As we came out of the park, Jervaise took my arm.

“I’m afraid this is a pretty rotten business,” he said with what was for him an unusual cordiality.


Although I had never before that afternoon seen Jervaise’s home nor any of his people with the exception of the brother now in India, I had known Frank Jervaise for fifteen years. We had been at Oakstone together, and had gone up the school form by form in each other’s company. After we left Oakstone we were on the same landing at Jesus, and he rowed “two” and I rowed “bow” in the college boat. And since we had come down I had met him constantly in London, often as it seemed by accident. Yet we had never been friends. I had never really liked him.

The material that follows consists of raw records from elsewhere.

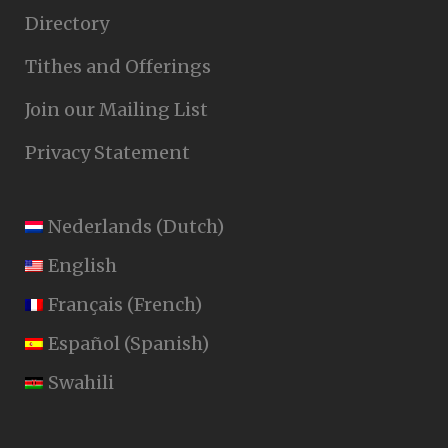
Directory
Tithes and Offerings
Join our Mailing List
Privacy Statement
Nederlands
(
Dutch
)
English
Français
(
French
)
Español
(
Spanish
)
Swahili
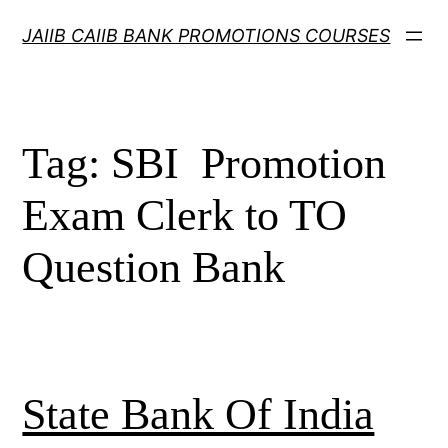
Skip
JAIIB CAIIB BANK PROMOTIONS COURSES
to
content
Tag:
SBI Promotion
Exam Clerk to TO
Question Bank
State Bank Of India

Even at school he had had the beginning of the artificially bullying manner which now seemed natural to him. He had been unconvincingly blunt and insolent. His dominant chin, Roman nose, and black eyebrows were chiefly responsible, I think, for his assumption of arrogance. He must have been newly invigorated to carry on the part every time he scowled at himself in the glass. He could not conceivably have been anything but a barrister.

But, to-night, in the darkness, he seemed to have forgotten for once the perpetual mandate of his facial angle. He was suddenly intimate, almost humble.

“Of course, you don’t realise how cursedly awkward it all is,” he said with the evident desire of opening a confidence.

“Tell me as little or as much as you like,” I responded. “You know that I…”

“Yes, rather,” he agreed warmly, and added, “I’d sooner Hughes didn’t know.”

“He guesses a lot, though,” I put in. “I suppose they all do.”